__Assignment__
Please restate the records below word for word, leaving out every picture.

Records from a collection:
- Opening Delimiter -
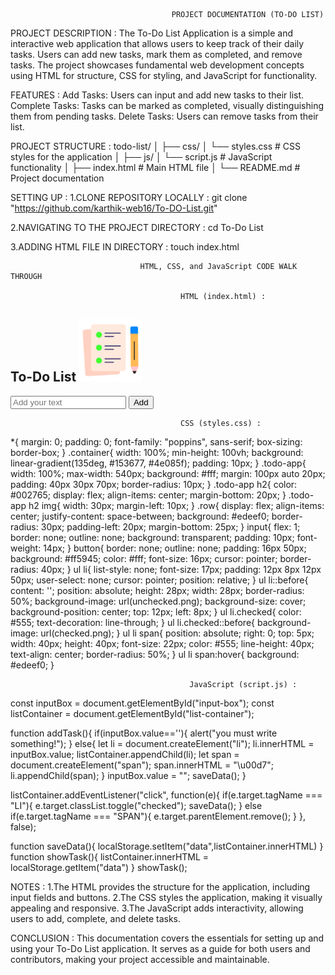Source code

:                                        PROJECT DOCUMENTATION (TO-DO LIST)

PROJECT DESCRIPTION :
The To-Do List Application is a simple and interactive web application that allows users to keep track of their daily tasks. Users can add new tasks, mark them as completed, and remove tasks. The project showcases fundamental web development concepts using HTML for structure, CSS for styling, and JavaScript for functionality.

FEATURES :
Add Tasks: Users can input and add new tasks to their list.
Complete Tasks: Tasks can be marked as completed, visually distinguishing them from pending tasks.
Delete Tasks: Users can remove tasks from their list.

PROJECT STRUCTURE :
todo-list/
│
├── css/
│   └── styles.css         # CSS styles for the application
│
├── js/
│   └── script.js          # JavaScript functionality
│
├── index.html             # Main HTML file
│
└── README.md              # Project documentation


SETTING UP :
1.CLONE REPOSITORY LOCALLY : git clone "https://github.com/karthik-web16/To-DO-List.git"

2.NAVIGATING TO THE PROJECT DIRECTORY : cd To-Do List

3.ADDING HTML FILE IN DIRECTORY : touch index.html



                                 HTML, CSS, and JavaScript CODE WALK THROUGH                   

                                          HTML (index.html) :

<!DOCTYPE html>
<html>
<head>
    <meta name="viewport" content="width=device-width, initial-scale=1">
    <title>To-Do List App</title>
    <link rel="stylesheet" href="style.css">
</head>
<body>
<div class="container">
    <div class="todo-app">
        <h2>To-Do List <img src="icon.png"></h2>
        <div class="row">
            <input type="text" id="input-box" placeholder="Add your text">
            <button onclick="addTask()">Add</button>
        </div>
        <ul id="list-container">
            <!--<li class="checked">Task 1</li>
            <li>Task 2</li>
            <li>Task 3</li>-->
        </ul>
    </div>
</div>
<script src="script.js"></script>
</body>
</html>

                                          CSS (styles.css) :
 *{
    margin: 0;
    padding: 0;
    font-family: "poppins", sans-serif;
    box-sizing: border-box;
}
.container{
    width: 100%;
    min-height: 100vh;
    background: linear-gradient(135deg, #153677, #4e085f);
    padding: 10px;
}
.todo-app{
    width: 100%;
    max-width: 540px;
    background: #fff;
    margin: 100px auto 20px;
    padding: 40px 30px 70px;
    border-radius: 10px;
}
.todo-app h2{
    color: #002765;
    display: flex;
    align-items: center;
    margin-bottom: 20px;
}
.todo-app h2 img{
    width: 30px;
    margin-left: 10px;
}
.row{
    display: flex;
    align-items: center;
    justify-content: space-between;
    background: #edeef0;
    border-radius: 30px;
    padding-left: 20px;
    margin-bottom: 25px;
}
input{
    flex: 1;
    border: none;
    outline: none;
    background: transparent;
    padding: 10px;
    font-weight: 14px;
}
button{
    border: none;
    outline: none;
    padding: 16px 50px;
    background: #ff5945;
    color: #fff;
    font-size: 16px;
    cursor: pointer;
    border-radius: 40px;
}
ul li{
    list-style: none;
    font-size: 17px;
    padding: 12px 8px 12px 50px;
    user-select: none;
    cursor: pointer;
    position: relative;
}
ul li::before{
    content: '';
    position: absolute;
    height: 28px;
    width: 28px;
    border-radius: 50%;
    background-image: url(unchecked.png);
    background-size: cover;
    background-position: center;
    top: 12px;
    left: 8px;
}
ul li.checked{
    color: #555;
    text-decoration: line-through;
}
ul li.checked::before{
    background-image: url(checked.png);
}
ul li span{
    position: absolute;
    right: 0;
    top: 5px;
    width: 40px;
    height: 40px;
    font-size: 22px;
    color: #555;
    line-height: 40px;
    text-align: center;
    border-radius: 50%;
}
ul li span:hover{
    background: #edeef0;
}

                                            JavaScript (script.js) :

const inputBox = document.getElementById("input-box");
const listContainer = document.getElementById("list-container");

function addTask(){
    if(inputBox.value==''){
        alert("you must write something!");
    }
    else{
        let li = document.createElement("li");
        li.innerHTML = inputBox.value;
        listContainer.appendChild(li);
        let span = document.createElement("span");
        span.innerHTML = "\u00d7";
        li.appendChild(span);
    }
    inputBox.value = "";
    saveData();
}

listContainer.addEventListener("click", function(e){
    if(e.target.tagName === "LI"){
        e.target.classList.toggle("checked");
        saveData();
    }
    else if(e.target.tagName === "SPAN"){
        e.target.parentElement.remove();
    }
}, false);

function saveData(){
    localStorage.setItem("data",listContainer.innerHTML)
}
function showTask(){
    listContainer.innerHTML = localStorage.getItem("data")
}
showTask();


NOTES :
1.The HTML provides the structure for the application, including input fields and buttons.
2.The CSS styles the application, making it visually appealing and responsive.
3.The JavaScript adds interactivity, allowing users to add, complete, and delete tasks.

CONCLUSION :
This documentation covers the essentials for setting up and using your To-Do List application. It serves as a guide for both users and contributors, making your project accessible and maintainable.






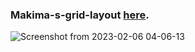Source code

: ### Makima-s-grid-layout **[here](https://cerberstrix.github.io/Makima-s-grid-layout/)**.
![Screenshot from 2023-02-06 04-06-13](https://user-images.githubusercontent.com/84579087/216851189-13f925c4-cd6b-4c9d-9f45-5737cc85b147.png)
- Closing Delimiter -
__Answer for the task__
Source code

:                                        PROJECT DOCUMENTATION (TO-DO LIST)

PROJECT DESCRIPTION :
The To-Do List Application is a simple and interactive web application that allows users to keep track of their daily tasks. Users can add new tasks, mark them as completed, and remove tasks. The project showcases fundamental web development concepts using HTML for structure, CSS for styling, and JavaScript for functionality.

FEATURES :
Add Tasks: Users can input and add new tasks to their list.
Complete Tasks: Tasks can be marked as completed, visually distinguishing them from pending tasks.
Delete Tasks: Users can remove tasks from their list.

PROJECT STRUCTURE :
todo-list/
│
├── css/
│   └── styles.css         # CSS styles for the application
│
├── js/
│   └── script.js          # JavaScript functionality
│
├── index.html             # Main HTML file
│
└── README.md              # Project documentation


SETTING UP :
1.CLONE REPOSITORY LOCALLY : git clone "https://github.com/karthik-web16/To-DO-List.git"

2.NAVIGATING TO THE PROJECT DIRECTORY : cd To-Do List

3.ADDING HTML FILE IN DIRECTORY : touch index.html



                                 HTML, CSS, and JavaScript CODE WALK THROUGH                   

                                          HTML (index.html) :

<!DOCTYPE html>
<html>
<head>
    <meta name="viewport" content="width=device-width, initial-scale=1">
    <title>To-Do List App</title>
    <link rel="stylesheet" href="style.css">
</head>
<body>
<div class="container">
    <div class="todo-app">
        <h2>To-Do List <img src="icon.png"></h2>
        <div class="row">
            <input type="text" id="input-box" placeholder="Add your text">
            <button onclick="addTask()">Add</button>
        </div>
        <ul id="list-container">
            <!--<li class="checked">Task 1</li>
            <li>Task 2</li>
            <li>Task 3</li>-->
        </ul>
    </div>
</div>
<script src="script.js"></script>
</body>
</html>

                                          CSS (styles.css) :
 *{
    margin: 0;
    padding: 0;
    font-family: "poppins", sans-serif;
    box-sizing: border-box;
}
.container{
    width: 100%;
    min-height: 100vh;
    background: linear-gradient(135deg, #153677, #4e085f);
    padding: 10px;
}
.todo-app{
    width: 100%;
    max-width: 540px;
    background: #fff;
    margin: 100px auto 20px;
    padding: 40px 30px 70px;
    border-radius: 10px;
}
.todo-app h2{
    color: #002765;
    display: flex;
    align-items: center;
    margin-bottom: 20px;
}
.todo-app h2 img{
    width: 30px;
    margin-left: 10px;
}
.row{
    display: flex;
    align-items: center;
    justify-content: space-between;
    background: #edeef0;
    border-radius: 30px;
    padding-left: 20px;
    margin-bottom: 25px;
}
input{
    flex: 1;
    border: none;
    outline: none;
    background: transparent;
    padding: 10px;
    font-weight: 14px;
}
button{
    border: none;
    outline: none;
    padding: 16px 50px;
    background: #ff5945;
    color: #fff;
    font-size: 16px;
    cursor: pointer;
    border-radius: 40px;
}
ul li{
    list-style: none;
    font-size: 17px;
    padding: 12px 8px 12px 50px;
    user-select: none;
    cursor: pointer;
    position: relative;
}
ul li::before{
    content: '';
    position: absolute;
    height: 28px;
    width: 28px;
    border-radius: 50%;
    background-image: url(unchecked.png);
    background-size: cover;
    background-position: center;
    top: 12px;
    left: 8px;
}
ul li.checked{
    color: #555;
    text-decoration: line-through;
}
ul li.checked::before{
    background-image: url(checked.png);
}
ul li span{
    position: absolute;
    right: 0;
    top: 5px;
    width: 40px;
    height: 40px;
    font-size: 22px;
    color: #555;
    line-height: 40px;
    text-align: center;
    border-radius: 50%;
}
ul li span:hover{
    background: #edeef0;
}

                                            JavaScript (script.js) :

const inputBox = document.getElementById("input-box");
const listContainer = document.getElementById("list-container");

function addTask(){
    if(inputBox.value==''){
        alert("you must write something!");
    }
    else{
        let li = document.createElement("li");
        li.innerHTML = inputBox.value;
        listContainer.appendChild(li);
        let span = document.createElement("span");
        span.innerHTML = "\u00d7";
        li.appendChild(span);
    }
    inputBox.value = "";
    saveData();
}

listContainer.addEventListener("click", function(e){
    if(e.target.tagName === "LI"){
        e.target.classList.toggle("checked");
        saveData();
    }
    else if(e.target.tagName === "SPAN"){
        e.target.parentElement.remove();
    }
}, false);

function saveData(){
    localStorage.setItem("data",listContainer.innerHTML)
}
function showTask(){
    listContainer.innerHTML = localStorage.getItem("data")
}
showTask();


NOTES :
1.The HTML provides the structure for the application, including input fields and buttons.
2.The CSS styles the application, making it visually appealing and responsive.
3.The JavaScript adds interactivity, allowing users to add, complete, and delete tasks.

CONCLUSION :
This documentation covers the essentials for setting up and using your To-Do List application. It serves as a guide for both users and contributors, making your project accessible and maintainable.






Source code

: ### Makima-s-grid-layout **[here](https://cerberstrix.github.io/Makima-s-grid-layout/)**.
![Screenshot from 2023-02-06 04-06-13](https://user-images.githubusercontent.com/84579087/216851189-13f925c4-cd6b-4c9d-9f45-5737cc85b147.png)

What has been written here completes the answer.